Трижды использованное в последней фразе слово «снег», определяющее облик послевоенного Вильнюса, вызывает уже знакомую метафору амнезии: «Советская неволя превзошла египетскую […] ибо нет страшней неволи, чем беспамятство и забвение!» [Там же: 167]. Как эта аллюзия, так и слегка ироническое сравнение эмигрантов с Маккавеями328
– эхо русско-еврейского нонконформизма, тянущегося от советского литературного подполья и эмиграции к постсоветским 1990-м. Ту же генеалогию выказывает и весь коммеморативный характер текста. Символично описание гегемонных культурных практик, применяемых советскими властями к еврейскому наследию: утилизации, перекодировки или приведения в запустение. В ешивах, «где над разгадкой тайны мироздания и предназначения Человека столетиями бились юные маймониды, разместились советские учреждения, занимавшиеся сбором […] утильсырья» [Там же: 167]; в бывших еврейских школах «безликие» [Там же] чиновники выдают советские паспорта и проверяют благонадежность граждан; в конфискованных большевиками еврейских типографиях печатаются сочинения Сталина и партийные газеты. (В последнем примере метафора культурного переписывания становится пространственной метонимией.) Еврейские же тексты скоро превращаются в тропы уже человеческих жертв антисемитского режима: в «страшном» [Там же: 168] 1953 году люди выносили…из еврейских домов, как покойников, […] еврейские книги.
Наспех, в сумерках, на пустыре недалеко от Лукишкской тюрьмы наши насмерть перепуганные соседи сжигали все еврейское, начиная от невинного, прекраснодушного Мапу и кончая хмурым и суровым Давидом Бергельсоном.

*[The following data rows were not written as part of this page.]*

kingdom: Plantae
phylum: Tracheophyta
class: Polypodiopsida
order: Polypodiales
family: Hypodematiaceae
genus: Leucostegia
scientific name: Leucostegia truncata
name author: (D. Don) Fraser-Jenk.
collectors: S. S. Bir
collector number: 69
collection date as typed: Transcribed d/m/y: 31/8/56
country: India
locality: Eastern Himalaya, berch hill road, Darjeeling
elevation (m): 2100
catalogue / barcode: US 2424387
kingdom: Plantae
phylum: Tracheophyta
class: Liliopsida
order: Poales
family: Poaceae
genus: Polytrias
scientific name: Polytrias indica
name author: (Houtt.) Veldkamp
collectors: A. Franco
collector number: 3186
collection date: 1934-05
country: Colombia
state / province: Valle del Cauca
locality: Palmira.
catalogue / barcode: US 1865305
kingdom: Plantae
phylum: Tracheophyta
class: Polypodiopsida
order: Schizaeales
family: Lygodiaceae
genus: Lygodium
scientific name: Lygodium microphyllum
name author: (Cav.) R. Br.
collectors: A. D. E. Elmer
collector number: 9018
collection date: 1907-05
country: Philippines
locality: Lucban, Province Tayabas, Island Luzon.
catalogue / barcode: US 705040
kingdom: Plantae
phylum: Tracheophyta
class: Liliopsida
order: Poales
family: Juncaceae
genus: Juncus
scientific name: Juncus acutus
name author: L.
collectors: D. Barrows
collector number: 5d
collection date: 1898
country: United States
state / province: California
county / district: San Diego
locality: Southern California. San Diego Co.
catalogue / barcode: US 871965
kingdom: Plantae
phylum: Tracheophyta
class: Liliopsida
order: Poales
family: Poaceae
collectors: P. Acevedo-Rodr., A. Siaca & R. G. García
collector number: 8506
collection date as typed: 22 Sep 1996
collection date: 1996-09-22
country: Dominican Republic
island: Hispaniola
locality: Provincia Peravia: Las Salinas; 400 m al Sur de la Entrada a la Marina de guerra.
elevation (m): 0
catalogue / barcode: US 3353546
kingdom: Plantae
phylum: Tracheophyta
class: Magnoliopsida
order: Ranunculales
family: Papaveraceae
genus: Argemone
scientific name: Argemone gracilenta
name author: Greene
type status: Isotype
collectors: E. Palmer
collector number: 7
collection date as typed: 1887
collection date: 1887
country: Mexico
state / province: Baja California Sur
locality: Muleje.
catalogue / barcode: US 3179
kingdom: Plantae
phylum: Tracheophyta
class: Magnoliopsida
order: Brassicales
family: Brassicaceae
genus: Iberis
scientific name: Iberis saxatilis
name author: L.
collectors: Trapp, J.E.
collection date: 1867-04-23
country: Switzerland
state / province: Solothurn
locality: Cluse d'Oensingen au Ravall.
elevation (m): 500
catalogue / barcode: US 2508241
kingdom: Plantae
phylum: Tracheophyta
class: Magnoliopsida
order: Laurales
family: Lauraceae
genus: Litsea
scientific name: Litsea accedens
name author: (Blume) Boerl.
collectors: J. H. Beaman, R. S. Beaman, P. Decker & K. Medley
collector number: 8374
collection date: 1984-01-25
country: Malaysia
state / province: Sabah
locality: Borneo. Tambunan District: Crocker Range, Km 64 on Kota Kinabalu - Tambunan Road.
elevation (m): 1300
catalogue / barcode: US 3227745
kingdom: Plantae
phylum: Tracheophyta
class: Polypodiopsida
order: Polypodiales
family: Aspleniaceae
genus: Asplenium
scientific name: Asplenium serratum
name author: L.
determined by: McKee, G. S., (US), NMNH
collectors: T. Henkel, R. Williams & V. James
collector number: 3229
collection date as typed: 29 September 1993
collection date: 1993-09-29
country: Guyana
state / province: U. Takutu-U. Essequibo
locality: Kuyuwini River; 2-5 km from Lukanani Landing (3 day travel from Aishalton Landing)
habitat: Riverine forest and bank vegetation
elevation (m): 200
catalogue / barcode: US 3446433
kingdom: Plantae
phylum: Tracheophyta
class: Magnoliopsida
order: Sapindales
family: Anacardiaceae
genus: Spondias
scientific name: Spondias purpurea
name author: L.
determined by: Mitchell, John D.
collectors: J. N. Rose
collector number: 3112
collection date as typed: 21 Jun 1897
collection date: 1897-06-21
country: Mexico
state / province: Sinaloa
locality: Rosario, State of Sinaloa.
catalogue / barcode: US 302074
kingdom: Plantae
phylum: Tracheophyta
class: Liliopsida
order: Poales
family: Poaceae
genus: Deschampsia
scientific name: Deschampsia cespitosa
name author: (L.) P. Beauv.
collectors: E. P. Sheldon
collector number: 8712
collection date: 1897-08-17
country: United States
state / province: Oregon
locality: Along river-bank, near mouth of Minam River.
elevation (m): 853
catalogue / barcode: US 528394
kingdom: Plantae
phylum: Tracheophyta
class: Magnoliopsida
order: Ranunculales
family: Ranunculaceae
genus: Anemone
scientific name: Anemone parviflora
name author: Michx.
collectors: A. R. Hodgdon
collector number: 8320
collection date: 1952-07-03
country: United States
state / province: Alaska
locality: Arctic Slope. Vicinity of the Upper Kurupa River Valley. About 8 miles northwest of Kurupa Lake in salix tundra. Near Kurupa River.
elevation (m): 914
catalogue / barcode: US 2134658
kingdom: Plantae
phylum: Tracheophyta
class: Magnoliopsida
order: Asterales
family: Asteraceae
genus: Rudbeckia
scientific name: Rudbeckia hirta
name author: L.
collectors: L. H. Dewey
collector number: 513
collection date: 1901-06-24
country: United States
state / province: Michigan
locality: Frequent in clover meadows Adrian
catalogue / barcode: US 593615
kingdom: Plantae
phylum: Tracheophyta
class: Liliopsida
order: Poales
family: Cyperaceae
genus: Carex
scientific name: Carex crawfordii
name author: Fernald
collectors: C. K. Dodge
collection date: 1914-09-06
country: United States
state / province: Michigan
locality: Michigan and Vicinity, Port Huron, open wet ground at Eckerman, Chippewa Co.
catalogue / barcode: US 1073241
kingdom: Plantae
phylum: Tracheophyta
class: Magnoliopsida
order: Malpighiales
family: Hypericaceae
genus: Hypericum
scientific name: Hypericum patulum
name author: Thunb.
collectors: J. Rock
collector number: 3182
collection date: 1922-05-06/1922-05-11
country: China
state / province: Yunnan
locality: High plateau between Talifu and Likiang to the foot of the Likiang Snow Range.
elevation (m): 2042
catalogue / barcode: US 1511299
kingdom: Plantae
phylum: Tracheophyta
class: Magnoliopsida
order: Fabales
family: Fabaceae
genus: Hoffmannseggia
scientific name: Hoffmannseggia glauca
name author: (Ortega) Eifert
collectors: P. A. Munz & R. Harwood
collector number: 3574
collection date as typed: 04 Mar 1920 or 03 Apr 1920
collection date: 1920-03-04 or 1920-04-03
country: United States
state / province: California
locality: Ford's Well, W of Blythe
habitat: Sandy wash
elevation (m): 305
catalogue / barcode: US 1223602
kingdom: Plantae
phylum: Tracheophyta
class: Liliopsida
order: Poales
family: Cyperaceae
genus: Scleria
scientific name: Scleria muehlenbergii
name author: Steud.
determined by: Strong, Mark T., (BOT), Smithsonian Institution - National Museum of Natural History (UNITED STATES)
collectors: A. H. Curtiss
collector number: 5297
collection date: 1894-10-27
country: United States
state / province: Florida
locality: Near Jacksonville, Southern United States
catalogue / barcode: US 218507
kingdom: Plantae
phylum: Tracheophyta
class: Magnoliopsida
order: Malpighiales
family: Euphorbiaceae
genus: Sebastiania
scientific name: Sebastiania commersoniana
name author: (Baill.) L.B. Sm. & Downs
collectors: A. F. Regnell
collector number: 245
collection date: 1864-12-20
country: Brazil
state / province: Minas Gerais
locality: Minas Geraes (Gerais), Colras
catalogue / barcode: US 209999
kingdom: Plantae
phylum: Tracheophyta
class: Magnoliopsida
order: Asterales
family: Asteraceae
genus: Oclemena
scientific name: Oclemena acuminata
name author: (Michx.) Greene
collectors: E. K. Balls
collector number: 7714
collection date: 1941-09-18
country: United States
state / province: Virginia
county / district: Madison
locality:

Шестнадцать томов дореволюционной еврейской энциклопедии уносили в ночь, как шестнадцать гробиков [Там же: 168–169].
Сближение в цитате горящего письма и людей напоминает о массовых сожжениях шоа и поэтому о сходстве двух антисемитских диктатур. Здесь очевидна подвижная метафорика уничтожения, последовательно стирающая референциальные границы: заменимость смысловых составляющих в парах «сожжение/смерть» – «книги/евреи» нивелирует разницу между биологическим и культурным, рождая картину глобального истребления.
Увеличенная до объема текста «инвентаризация» топографической еврейской памяти заново актуализирует такие фигуры, как
Несколько раз в рассказе распространяется на людей семантика культурного палимпсеста. Обрусение вернувшейся в Вильнюс молодежи, в том числе и самого героя, забывшей идиш и плохо знакомой с еврейской культурой, выступает смягченным вариантом коммунистических практик истребления и переписывания:
Почти обрусевшие, говорившие на изуродованном чужбиной идише, выброшенные смерчем войны в иные пределы, где в слове «жид» умещались все познания о нашем народе, мы, его молодая, озябшая, изголодавшаяся поросль, бегали на еврейские литературные вечера, устраиваемые в послевоенном Вильно [Там же: 168].
Этот параллелизм еще усиливается благодаря типичной для Кановича почти избыточной иносказательности – сожженные евреями книги, Ерушалаим де Лита и «я» рассказчика сливаются в единый объект символического сожжения329
: «Тогда я еще не осознавал до конца, что горела не бумага, а город моих снов – Ерушалаим де Лита, и что я сам был не более чем головешка, в лучшем случае – тлеющий уголек» [Там же: 169].